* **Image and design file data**
▼▼▼

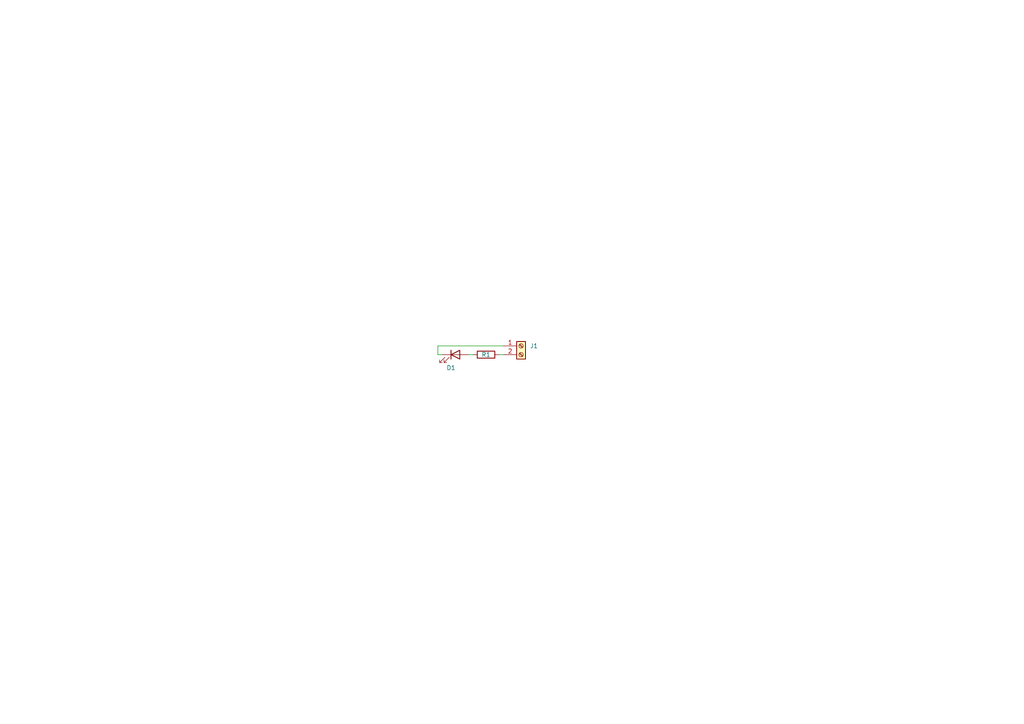
<source format=kicad_sch>
(kicad_sch (version 20230121) (generator eeschema)

  (uuid 2c5d386c-2f35-4666-a35f-82e8dca391d9)

  (paper "A4")

  


  (wire (pts (xy 135.89 102.87) (xy 137.16 102.87))
    (stroke (width 0) (type default))
    (uuid 07b240fa-2743-4d49-9820-2f74f930de70)
  )
  (wire (pts (xy 128.27 102.87) (xy 127 102.87))
    (stroke (width 0) (type default))
    (uuid 210c1465-937d-489c-a891-2dcd3c546a59)
  )
  (wire (pts (xy 144.78 102.87) (xy 146.05 102.87))
    (stroke (width 0) (type default))
    (uuid 25dba7ea-c2b6-436b-8d20-738f6a955a3d)
  )
  (wire (pts (xy 127 102.87) (xy 127 100.33))
    (stroke (width 0) (type default))
    (uuid 78a7fcf5-99eb-4b87-946a-8a5f7bec662d)
  )
  (wire (pts (xy 127 100.33) (xy 146.05 100.33))
    (stroke (width 0) (type default))
    (uuid de929c31-a829-43bc-b2d5-3a9eafa97363)
  )

  (symbol (lib_id "Device:LED") (at 132.08 102.87 0) (unit 1)
    (in_bom yes) (on_board yes) (dnp no)
    (uuid 7d518656-8215-46a2-b9a8-ea343bc87658)
    (property "Reference" "D1" (at 130.81 106.68 0)
      (effects (font (size 1.27 1.27)))
    )
    (property "Value" "LED" (at 130.4925 107.95 0)
      (effects (font (size 1.27 1.27)) hide)
    )
    (property "Footprint" "" (at 132.08 102.87 0)
      (effects (font (size 1.27 1.27)) hide)
    )
    (property "Datasheet" "~" (at 132.08 102.87 0)
      (effects (font (size 1.27 1.27)) hide)
    )
    (pin "1" (uuid 99b35c82-e305-44d5-a441-aff8ce2aedce))
    (pin "2" (uuid ee0e91c1-034f-4785-8d01-c9b544eb8b38))
    (instances
      (project "placacomLed"
        (path "/2c5d386c-2f35-4666-a35f-82e8dca391d9"
          (reference "D1") (unit 1)
        )
      )
    )
  )

  (symbol (lib_id "Device:R") (at 140.97 102.87 90) (unit 1)
    (in_bom yes) (on_board yes) (dnp no)
    (uuid 96cff195-2267-464a-a385-d4316924863b)
    (property "Reference" "R1" (at 140.97 102.87 90)
      (effects (font (size 1.27 1.27)))
    )
    (property "Value" "R" (at 140.97 107.95 90)
      (effects (font (size 1.27 1.27)) hide)
    )
    (property "Footprint" "" (at 140.97 104.648 90)
      (effects (font (size 1.27 1.27)) hide)
    )
    (property "Datasheet" "~" (at 140.97 102.87 0)
      (effects (font (size 1.27 1.27)) hide)
    )
    (pin "1" (uuid 2549e7a2-d1f6-410b-846e-4f370275694f))
    (pin "2" (uuid b7bcf275-937d-4a0d-9128-e63e626f298f))
    (instances
      (project "placacomLed"
        (path "/2c5d386c-2f35-4666-a35f-82e8dca391d9"
          (reference "R1") (unit 1)
        )
      )
    )
  )

  (symbol (lib_id "Connector:Screw_Terminal_01x02") (at 151.13 100.33 0) (unit 1)
    (in_bom yes) (on_board yes) (dnp no) (fields_autoplaced)
    (uuid c85bf5f1-0685-4c3b-b1e2-2560aaa9c9d9)
    (property "Reference" "J1" (at 153.67 100.33 0)
      (effects (font (size 1.27 1.27)) (justify left))
    )
    (property "Value" "Screw_Terminal_01x02" (at 153.67 102.87 0)
      (effects (font (size 1.27 1.27)) (justify left) hide)
    )
    (property "Footprint" "" (at 151.13 100.33 0)
      (effects (font (size 1.27 1.27)) hide)
    )
    (property "Datasheet" "~" (at 151.13 100.33 0)
      (effects (font (size 1.27 1.27)) hide)
    )
    (pin "1" (uuid c138c32c-db28-4369-a2f2-028268792d7f))
    (pin "2" (uuid 948fe999-2bf9-460a-b6ef-e769a8448701))
    (instances
      (project "placacomLed"
        (path "/2c5d386c-2f35-4666-a35f-82e8dca391d9"
          (reference "J1") (unit 1)
        )
      )
    )
  )

  (sheet_instances
    (path "/" (page "1"))
  )
)

</source>
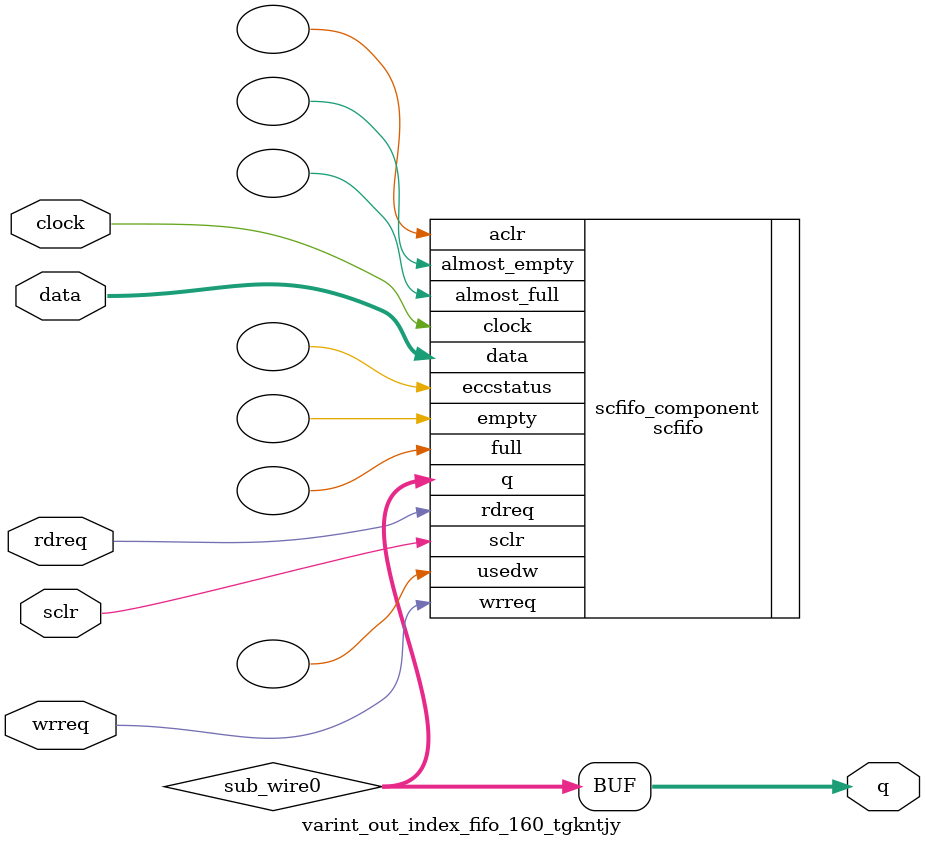
<source format=v>



`timescale 1 ps / 1 ps
// synopsys translate_on
module  varint_out_index_fifo_160_tgkntjy  (
    clock,
    data,
    rdreq,
    sclr,
    wrreq,
    q);

    input    clock;
    input  [9:0]  data;
    input    rdreq;
    input    sclr;
    input    wrreq;
    output [9:0]  q;

    wire [9:0] sub_wire0;
    wire [9:0] q = sub_wire0[9:0];

    scfifo  scfifo_component (
                .clock (clock),
                .data (data),
                .rdreq (rdreq),
                .sclr (sclr),
                .wrreq (wrreq),
                .q (sub_wire0),
                .aclr (),
                .almost_empty (),
                .almost_full (),
                .eccstatus (),
                .empty (),
                .full (),
                .usedw ());
    defparam
        scfifo_component.add_ram_output_register  = "ON",
        scfifo_component.enable_ecc  = "FALSE",
        scfifo_component.intended_device_family  = "Arria 10",
        scfifo_component.lpm_numwords  = 4096,
        scfifo_component.lpm_showahead  = "OFF",
        scfifo_component.lpm_type  = "scfifo",
        scfifo_component.lpm_width  = 10,
        scfifo_component.lpm_widthu  = 12,
        scfifo_component.overflow_checking  = "ON",
        scfifo_component.underflow_checking  = "ON",
        scfifo_component.use_eab  = "ON";


endmodule



</source>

▲▲▲

* **AIM OF THE TASK**
What is needed is a verbatim copy of the entries, leaving out any pictures.

* **TASK RESPONSE**
<source format=kicad_sch>
(kicad_sch (version 20230121) (generator eeschema)

  (uuid 2c5d386c-2f35-4666-a35f-82e8dca391d9)

  (paper "A4")

  


  (wire (pts (xy 135.89 102.87) (xy 137.16 102.87))
    (stroke (width 0) (type default))
    (uuid 07b240fa-2743-4d49-9820-2f74f930de70)
  )
  (wire (pts (xy 128.27 102.87) (xy 127 102.87))
    (stroke (width 0) (type default))
    (uuid 210c1465-937d-489c-a891-2dcd3c546a59)
  )
  (wire (pts (xy 144.78 102.87) (xy 146.05 102.87))
    (stroke (width 0) (type default))
    (uuid 25dba7ea-c2b6-436b-8d20-738f6a955a3d)
  )
  (wire (pts (xy 127 102.87) (xy 127 100.33))
    (stroke (width 0) (type default))
    (uuid 78a7fcf5-99eb-4b87-946a-8a5f7bec662d)
  )
  (wire (pts (xy 127 100.33) (xy 146.05 100.33))
    (stroke (width 0) (type default))
    (uuid de929c31-a829-43bc-b2d5-3a9eafa97363)
  )

  (symbol (lib_id "Device:LED") (at 132.08 102.87 0) (unit 1)
    (in_bom yes) (on_board yes) (dnp no)
    (uuid 7d518656-8215-46a2-b9a8-ea343bc87658)
    (property "Reference" "D1" (at 130.81 106.68 0)
      (effects (font (size 1.27 1.27)))
    )
    (property "Value" "LED" (at 130.4925 107.95 0)
      (effects (font (size 1.27 1.27)) hide)
    )
    (property "Footprint" "" (at 132.08 102.87 0)
      (effects (font (size 1.27 1.27)) hide)
    )
    (property "Datasheet" "~" (at 132.08 102.87 0)
      (effects (font (size 1.27 1.27)) hide)
    )
    (pin "1" (uuid 99b35c82-e305-44d5-a441-aff8ce2aedce))
    (pin "2" (uuid ee0e91c1-034f-4785-8d01-c9b544eb8b38))
    (instances
      (project "placacomLed"
        (path "/2c5d386c-2f35-4666-a35f-82e8dca391d9"
          (reference "D1") (unit 1)
        )
      )
    )
  )

  (symbol (lib_id "Device:R") (at 140.97 102.87 90) (unit 1)
    (in_bom yes) (on_board yes) (dnp no)
    (uuid 96cff195-2267-464a-a385-d4316924863b)
    (property "Reference" "R1" (at 140.97 102.87 90)
      (effects (font (size 1.27 1.27)))
    )
    (property "Value" "R" (at 140.97 107.95 90)
      (effects (font (size 1.27 1.27)) hide)
    )
    (property "Footprint" "" (at 140.97 104.648 90)
      (effects (font (size 1.27 1.27)) hide)
    )
    (property "Datasheet" "~" (at 140.97 102.87 0)
      (effects (font (size 1.27 1.27)) hide)
    )
    (pin "1" (uuid 2549e7a2-d1f6-410b-846e-4f370275694f))
    (pin "2" (uuid b7bcf275-937d-4a0d-9128-e63e626f298f))
    (instances
      (project "placacomLed"
        (path "/2c5d386c-2f35-4666-a35f-82e8dca391d9"
          (reference "R1") (unit 1)
        )
      )
    )
  )

  (symbol (lib_id "Connector:Screw_Terminal_01x02") (at 151.13 100.33 0) (unit 1)
    (in_bom yes) (on_board yes) (dnp no) (fields_autoplaced)
    (uuid c85bf5f1-0685-4c3b-b1e2-2560aaa9c9d9)
    (property "Reference" "J1" (at 153.67 100.33 0)
      (effects (font (size 1.27 1.27)) (justify left))
    )
    (property "Value" "Screw_Terminal_01x02" (at 153.67 102.87 0)
      (effects (font (size 1.27 1.27)) (justify left) hide)
    )
    (property "Footprint" "" (at 151.13 100.33 0)
      (effects (font (size 1.27 1.27)) hide)
    )
    (property "Datasheet" "~" (at 151.13 100.33 0)
      (effects (font (size 1.27 1.27)) hide)
    )
    (pin "1" (uuid c138c32c-db28-4369-a2f2-028268792d7f))
    (pin "2" (uuid 948fe999-2bf9-460a-b6ef-e769a8448701))
    (instances
      (project "placacomLed"
        (path "/2c5d386c-2f35-4666-a35f-82e8dca391d9"
          (reference "J1") (unit 1)
        )
      )
    )
  )

  (sheet_instances
    (path "/" (page "1"))
  )
)

</source>
<source format=v>



`timescale 1 ps / 1 ps
// synopsys translate_on
module  varint_out_index_fifo_160_tgkntjy  (
    clock,
    data,
    rdreq,
    sclr,
    wrreq,
    q);

    input    clock;
    input  [9:0]  data;
    input    rdreq;
    input    sclr;
    input    wrreq;
    output [9:0]  q;

    wire [9:0] sub_wire0;
    wire [9:0] q = sub_wire0[9:0];

    scfifo  scfifo_component (
                .clock (clock),
                .data (data),
                .rdreq (rdreq),
                .sclr (sclr),
                .wrreq (wrreq),
                .q (sub_wire0),
                .aclr (),
                .almost_empty (),
                .almost_full (),
                .eccstatus (),
                .empty (),
                .full (),
                .usedw ());
    defparam
        scfifo_component.add_ram_output_register  = "ON",
        scfifo_component.enable_ecc  = "FALSE",
        scfifo_component.intended_device_family  = "Arria 10",
        scfifo_component.lpm_numwords  = 4096,
        scfifo_component.lpm_showahead  = "OFF",
        scfifo_component.lpm_type  = "scfifo",
        scfifo_component.lpm_width  = 10,
        scfifo_component.lpm_widthu  = 12,
        scfifo_component.overflow_checking  = "ON",
        scfifo_component.underflow_checking  = "ON",
        scfifo_component.use_eab  = "ON";


endmodule



</source>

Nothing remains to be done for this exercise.